Autoestima também é saúde: Dra. Alyne Cavalcante alerta sobre os impactos emocionais das alterações no contorno facial
Alterações no contorno facial vão além da estética e estão associadas a reflexos emocionais e sociais que podem afetar diretamente o bem-estar psicológico do indivíduo. Pesquisas indicam que mudanças na estrutura e na harmonia do rosto, causadas pelo envelhecimento, pelo posicionamento ósseo ou por características dentofaciais, impactam a autoimagem, levando a sentimentos de insatisfação e até a quadros de sofrimento psíquico.
Um estudo da Universidade Federal do Paraná (UFPR) identificou que 30% dos pacientes com deformidades dentofaciais apresentaram indícios compatíveis com transtorno dismórfico corporal, condição psiquiátrica marcada pela preocupação excessiva com a própria aparência.

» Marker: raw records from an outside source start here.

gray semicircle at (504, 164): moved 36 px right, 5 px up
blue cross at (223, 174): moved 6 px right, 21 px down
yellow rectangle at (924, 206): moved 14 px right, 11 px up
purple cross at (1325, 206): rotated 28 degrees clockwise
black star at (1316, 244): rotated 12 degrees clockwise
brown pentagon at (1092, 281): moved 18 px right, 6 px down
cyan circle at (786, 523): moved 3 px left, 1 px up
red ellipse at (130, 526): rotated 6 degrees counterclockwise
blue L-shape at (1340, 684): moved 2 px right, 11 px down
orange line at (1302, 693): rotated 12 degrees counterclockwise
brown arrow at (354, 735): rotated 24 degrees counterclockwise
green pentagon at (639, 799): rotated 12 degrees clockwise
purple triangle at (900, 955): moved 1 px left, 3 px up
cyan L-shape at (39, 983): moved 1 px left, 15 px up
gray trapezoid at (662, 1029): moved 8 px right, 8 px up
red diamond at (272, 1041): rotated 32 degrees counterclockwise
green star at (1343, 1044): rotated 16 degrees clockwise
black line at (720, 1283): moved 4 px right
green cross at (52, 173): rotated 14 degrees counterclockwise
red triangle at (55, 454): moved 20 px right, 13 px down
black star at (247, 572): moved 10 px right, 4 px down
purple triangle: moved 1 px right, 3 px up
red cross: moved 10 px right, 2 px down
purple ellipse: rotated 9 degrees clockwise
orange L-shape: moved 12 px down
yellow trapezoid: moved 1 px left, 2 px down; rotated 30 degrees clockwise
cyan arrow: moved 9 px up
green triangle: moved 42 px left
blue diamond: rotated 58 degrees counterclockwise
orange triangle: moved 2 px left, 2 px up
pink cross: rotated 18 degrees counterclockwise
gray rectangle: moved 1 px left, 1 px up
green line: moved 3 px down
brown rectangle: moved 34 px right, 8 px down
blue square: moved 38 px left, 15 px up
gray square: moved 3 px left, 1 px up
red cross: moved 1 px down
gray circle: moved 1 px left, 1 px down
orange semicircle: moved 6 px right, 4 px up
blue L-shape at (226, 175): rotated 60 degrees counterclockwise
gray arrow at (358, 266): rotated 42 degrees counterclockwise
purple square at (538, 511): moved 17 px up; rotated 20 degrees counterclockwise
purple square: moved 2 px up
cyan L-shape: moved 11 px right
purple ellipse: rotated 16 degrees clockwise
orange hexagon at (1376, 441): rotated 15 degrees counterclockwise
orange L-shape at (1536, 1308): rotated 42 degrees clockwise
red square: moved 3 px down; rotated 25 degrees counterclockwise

Publicações científicas também apontam que o envelhecimento facial pode alterar a percepção social das emoções, interferindo na forma como o indivíduo se percebe e é percebido pelos outros, o que pode comprometer autoestima, relações interpessoais e até a confiança em ambientes profissionais.
Segundo a cirurgiã-dentista Dra. Alyne Cavalcante, especialista em lipoaspiração de papada e contorno facial, o rosto exerce um papel central na identidade. “Quando alterações no contorno facial geram desconforto com a própria imagem, isso pode desencadear inseguranças, retração social e impacto emocional profundo. A autoestima também faz parte da saúde”, afirma.
A especialista destaca que a condução desses casos exige uma abordagem cuidadosa e responsável. “O primeiro passo é a escuta. É fundamental entender se a queixa é estética, funcional ou emocional. Muitas vezes, orientar, alinhar expectativas e adotar cuidados preventivos já trazem melhora significativa na forma como o paciente se percebe”, explica.
Entre os principais cuidados apontados estão a avaliação individualizada, a busca por equilíbrio e naturalidade, a prevenção do envelhecimento precoce e, principalmente, a integração entre saúde facial e saúde emocional. “Não se trata apenas de corrigir um traço, mas de compreender como aquela mudança impacta o dia a dia, a confiança e o bem-estar do paciente”, reforça.
A relação entre imagem corporal e saúde mental tem sido cada vez mais evidenciada por estudos que associam padrões estéticos reforçados pelas redes sociais ao aumento de quadros de ansiedade, baixa autoestima e sintomas depressivos, especialmente entre jovens e adolescentes. Nesse cenário, o debate sobre contorno facial deixa de ser apenas estético e passa a ocupar um espaço relevante na discussão sobre saúde integral, autocuidado e qualidade de vida, reforçando a importância de abordagens responsáveis, individualizadas e alinhadas ao bem-estar emocional.